Are you prepared to make the personal commitment and sacrifice to make it successful? Leadership starts at the top - are you fully committed to the objectives and cause? You need to be prepared to invest the time and effort because it’s all consuming. You will set the culture. Do you have a clear vision about that to make it real?


What is your most effective method for assessing prospective new hires?

Taking capability as a given, I look for energy and enthusiasm.


When have you got it most wrong professionally and what did you learn?

Biggest mistakes have been poor investments due to a poor decision-making process. Success has a thousand fathers, as they say, but the key is to learn from an investment that fails as you can’t make every investment successful. Most often it has been down to poor judgement, which normally comes on the back of poor information. The lesson is usually a reminder of the need to be thorough - it’s not about boiling the ocean but making sure you are looking at the right issues and seeing the wood for the trees. Things can always go wrong with an investment but if it’s the result of a risk you didn’t identify, then you didn’t do your work properly.


When history looks back on the next 20 years, what do you predict will define the period?

The next phase of industrial revolution, which is a technology driven revolution.

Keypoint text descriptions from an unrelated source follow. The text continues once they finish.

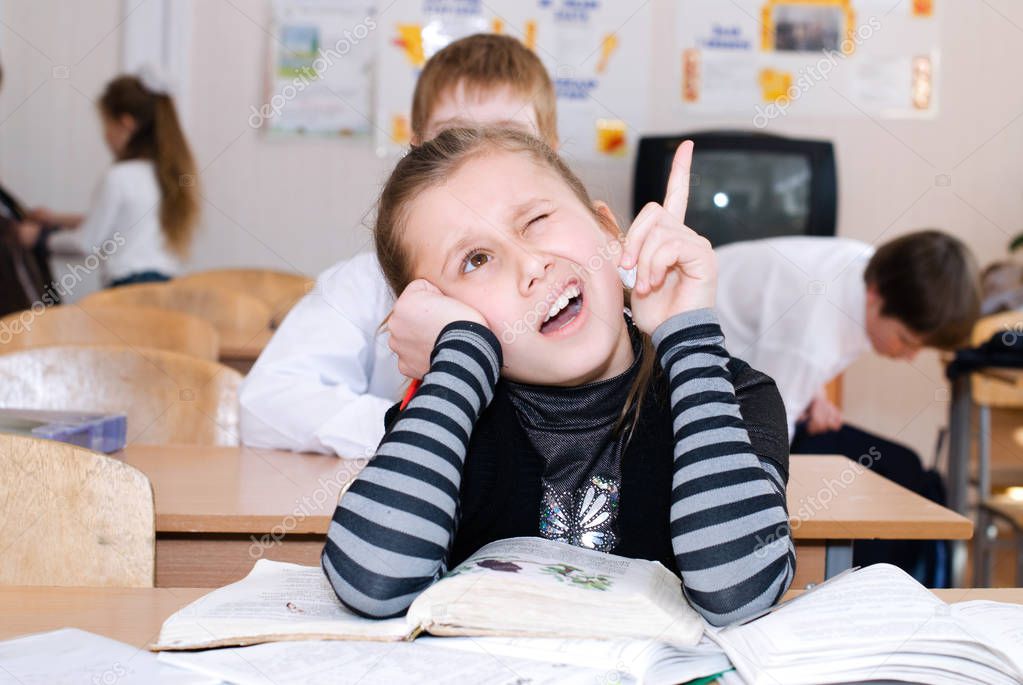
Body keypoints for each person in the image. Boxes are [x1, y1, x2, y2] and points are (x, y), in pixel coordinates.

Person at [321, 127, 795, 626]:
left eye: (537, 220)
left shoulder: (731, 394)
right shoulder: (447, 415)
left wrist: (689, 336)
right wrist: (459, 357)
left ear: (608, 231)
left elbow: (739, 589)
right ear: (434, 314)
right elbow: (372, 583)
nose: (531, 264)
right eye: (475, 260)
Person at [240, 33, 559, 456]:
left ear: (552, 157)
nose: (482, 161)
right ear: (416, 154)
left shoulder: (575, 278)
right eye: (454, 138)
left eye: (512, 138)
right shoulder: (366, 282)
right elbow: (267, 404)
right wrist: (422, 431)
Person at [714, 231, 981, 582]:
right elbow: (768, 436)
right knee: (888, 472)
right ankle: (854, 589)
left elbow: (778, 343)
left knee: (903, 466)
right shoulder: (811, 336)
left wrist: (813, 392)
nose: (911, 356)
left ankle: (880, 586)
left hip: (749, 375)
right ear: (875, 296)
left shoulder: (870, 266)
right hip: (708, 403)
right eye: (906, 340)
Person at [27, 68, 200, 287]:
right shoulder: (166, 174)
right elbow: (121, 221)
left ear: (126, 124)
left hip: (128, 288)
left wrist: (41, 240)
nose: (105, 135)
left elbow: (86, 243)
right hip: (166, 286)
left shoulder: (118, 177)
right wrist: (56, 219)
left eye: (106, 124)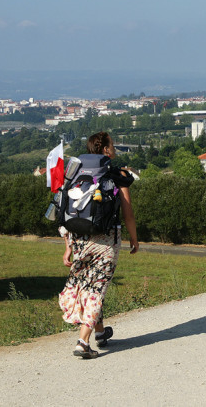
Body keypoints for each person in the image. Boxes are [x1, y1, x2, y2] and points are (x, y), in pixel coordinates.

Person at [59, 132, 139, 358]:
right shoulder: (117, 175)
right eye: (112, 145)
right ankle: (83, 341)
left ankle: (101, 332)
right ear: (105, 149)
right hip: (105, 242)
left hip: (79, 240)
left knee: (87, 285)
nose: (114, 149)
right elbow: (128, 212)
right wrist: (134, 237)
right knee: (97, 288)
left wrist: (67, 245)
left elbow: (65, 208)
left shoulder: (75, 173)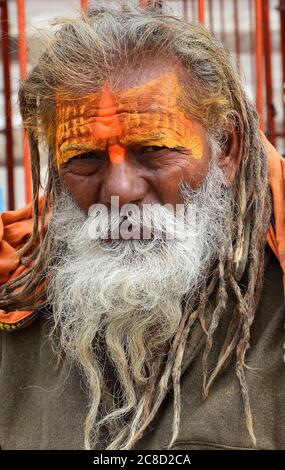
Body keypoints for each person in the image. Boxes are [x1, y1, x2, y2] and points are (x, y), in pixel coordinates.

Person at [0, 4, 285, 450]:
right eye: (84, 157)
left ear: (226, 148)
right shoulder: (15, 296)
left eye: (153, 149)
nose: (120, 191)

The whole nature of work is changing. New industries are being created and old ones disappearing. It will create significant opportunities, but also huge social and economic upheaval which will need to be carefully managed.



Your Nurole Experience

How did you hear about Nurole?

A recommendation.


What made you sign up?

I believe in practicing what we preach and supporting small companies. It would be hypocritical not to support new businesses and disruptive approaches looking to make a big impact.


How have you found the experience as a member?

Highly efficient. I have a full-time executive role and was only interested in taking on one non-executive PLC role, so the alerts are very effective.


What advice would you have for other members applying through the platform?

Don’t tick every box - if you think you can do any role at any company anywhere, you are not being targeted enough.


In one sentence, how would you explain what Nurole does to someone who doesn’t know it?

Increasingly effective and targeted platform that puts interesting opportunities in front of you.



About You - 10 Question Quick Fire

3 words the person who has worked most with you would use to characterise you?

Energetic, ambitious, passionate.

Favourite book?

1984, George Orwell.

Favourite restaurant?

Franco’s, Jermyn Street.

Favourite quote?

“If -”, Rudyard Kipling.

Greatest passion?

Other than my family; magic and squash.

Best life hack?

Playing squash, which enables me to switch off and recharge my brain.

Professional achievement of which you are most proud?

Setting up BGF.

Role model / mentor?

I have a very good Chairman, Sir Nigel Rudd. He is a great leader for our business.

When does your alarm go off and how many hours of sleep do you have on average?

Alarm goes off at 5:30 - I usually sleep 5-6 hours.

Best idea for a £10,000 investment?

Invest in cyber security. It’s a new industry which is clearly going to be massive.